Study text:
========================================================================
The increase is most dramatic for squamous cell carcinoma, which becomes the most common skin cancer in transplant patients (reversing the usual pattern where basal cell carcinoma dominates). People living with HIV, those on long-term immunosuppressive therapy for autoimmune diseases, and anyone with a chronically suppressed immune system also carry elevated risk, though not as extreme as transplant recipients.
Chemical and Industrial Exposures
Several workplace chemicals are established skin carcinogens. Arsenic, whether from contaminated drinking water or occupational exposure, is one of the longest-known causes of skin cancer. Chronic arsenic exposure leads to characteristic precancerous skin changes that can progress to squamous cell carcinoma and basal cell carcinoma years or even decades later.
Coal tar and coal-tar pitch are another proven cause. These substances contain carcinogens including benzene, and they enter the body through skin absorption, inhalation, and ingestion. Workers at foundries, aluminum production plants, coke production facilities, and those handling roofing tar, pavement tar, or coal-tar coatings face the greatest exposure. Coal tar is also found in some medicated shampoos and skin treatments, though at much lower concentrations than industrial settings.
========================================================================
Extracted records:
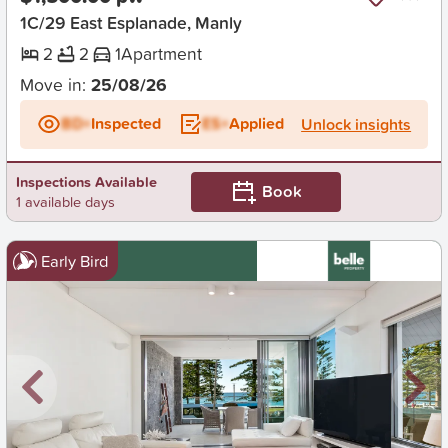
1C/29 East Esplanade, Manly
2
2
1
Apartment
Move in:
25/08/26
BD+
Inspected
ES+
Applied
Unlock insights
Inspections Available
Book
1 available days
Early Bird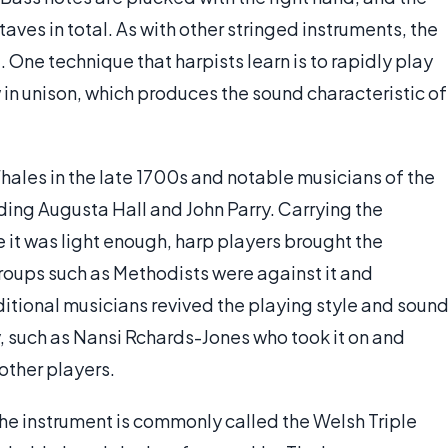
aves in total. As with other stringed instruments, the
 One technique that harpists learn is to rapidly play
in unison, which produces the sound characteristic of
hales in the late 1700s and notable musicians of the
uding Augusta Hall and John Parry. Carrying the
 it was light enough, harp players brought the
 groups such as Methodists were against it and
aditional musicians revived the playing style and soun
ry, such as Nansi Rchards-Jones who took it on and
other players.
the instrument is commonly called the Welsh Triple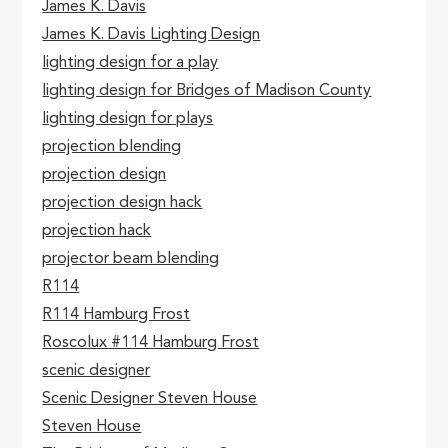
James K. Davis
James K. Davis Lighting Design
lighting design for a play
lighting design for Bridges of Madison County
lighting design for plays
projection blending
projection design
projection design hack
projection hack
projector beam blending
R114
R114 Hamburg Frost
Roscolux #114 Hamburg Frost
scenic designer
Scenic Designer Steven House
Steven House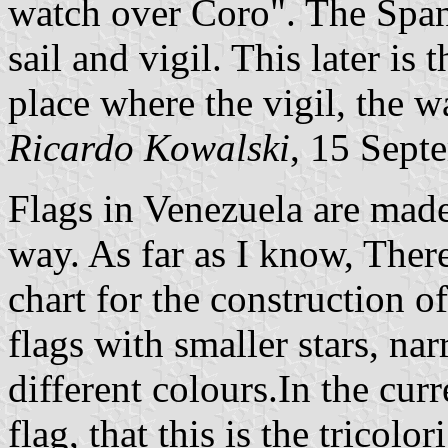
watch over Coro". The Span
sail and vigil. This later is 
place where the vigil, the w
Ricardo Kowalski
, 15 Sept
Flags in Venezuela are made 
way. As far as I know, There 
chart for the construction of
flags with smaller stars, nar
different colours.In the curr
flag, that this is the tricolo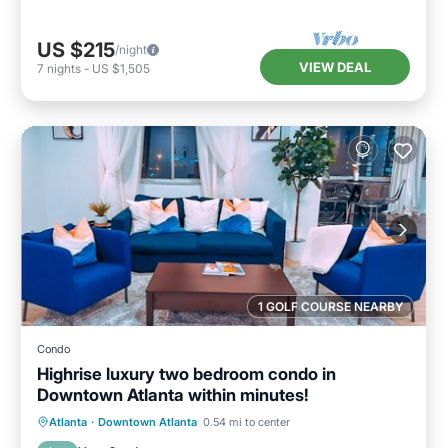
US $215
/night
VIEW DEAL
7
nights
-
US $1,505
1 GOLF COURSE NEARBY
Condo
Highrise luxury two bedroom condo in
Downtown Atlanta within minutes!
Hot Tub
Parking
Pool
Atlanta
·
Downtown Atlanta
0.54 mi to center
Balcony/Terrace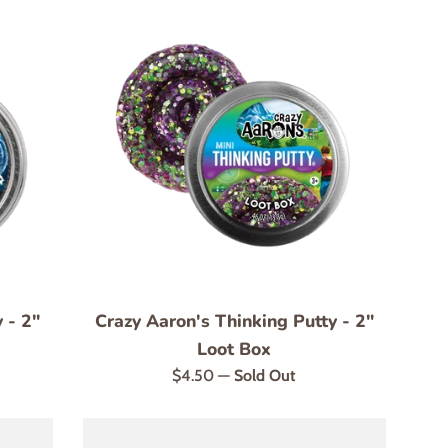
 - 2"
Crazy Aaron's Thinking Putty - 2"
Loot Box
Regular
$4.50
—
Sold Out
price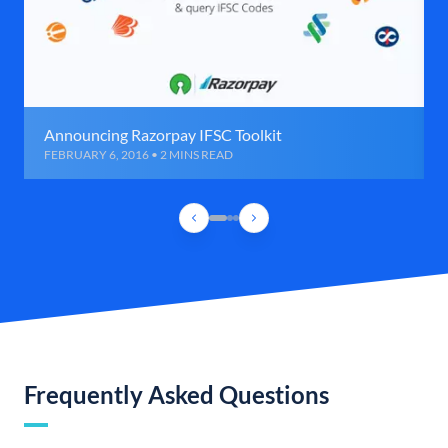
Announcing Razorpay IFSC Toolkit
FEBRUARY 6, 2016 • 2 MINS READ
Frequently Asked Questions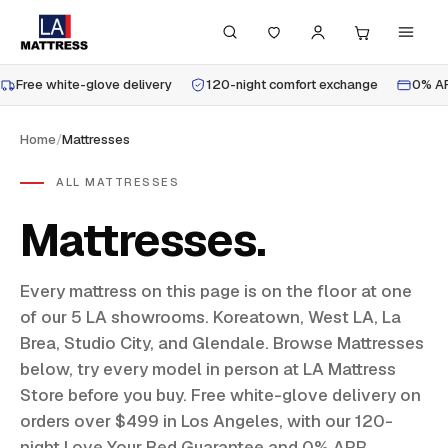
Free white-glove delivery
120-night comfort exchange
0% AP
Home
/
Mattresses
ALL MATTRESSES
Mattresses
Every mattress on this page is on the floor at one
of our 5 LA showrooms. Koreatown, West LA, La
Brea, Studio City, and Glendale. Browse Mattresses
below, try every model in person at LA Mattress
Store before you buy. Free white-glove delivery on
orders over $499 in Los Angeles, with our 120-
night Love Your Bed Guarantee and 0% APR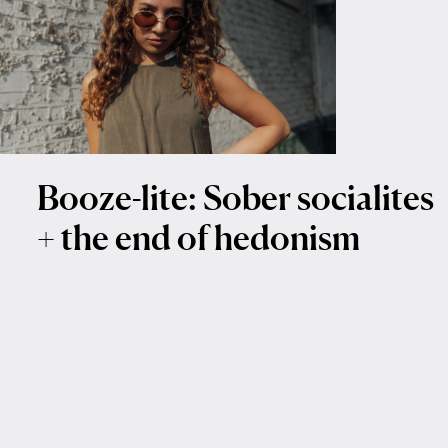
Booze-lite: Sober socialites
+ the end of hedonism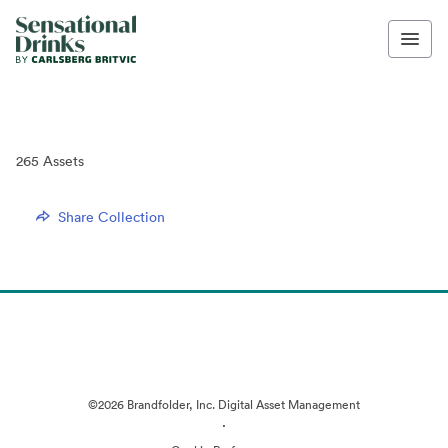
265
Assets
Share Collection
©2026 Brandfolder, Inc. Digital Asset Management
·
========================================================================
Task item A: In the skin cancer text, what makes coal tar a cause of skin cancer, and how does it get into the body? Answer in one to three sentences.
Task item B: Reproduce the part of the skin cancer text that begins at the words "The increase is" and stops after "as transplant recipients.".

Exercise output A: Coal tar contains carcinogens, including benzene. These substances enter the body through skin absorption, inhalation, and ingestion.

Exercise output B:
The increase is most dramatic for squamous cell carcinoma, which becomes the most common skin cancer in transplant patients (reversing the usual pattern where basal cell carcinoma dominates). People living with HIV, those on long-term immunosuppressive therapy for autoimmune diseases, and anyone with a chronically suppressed immune system also carry elevated risk, though not as extreme as transplant recipients.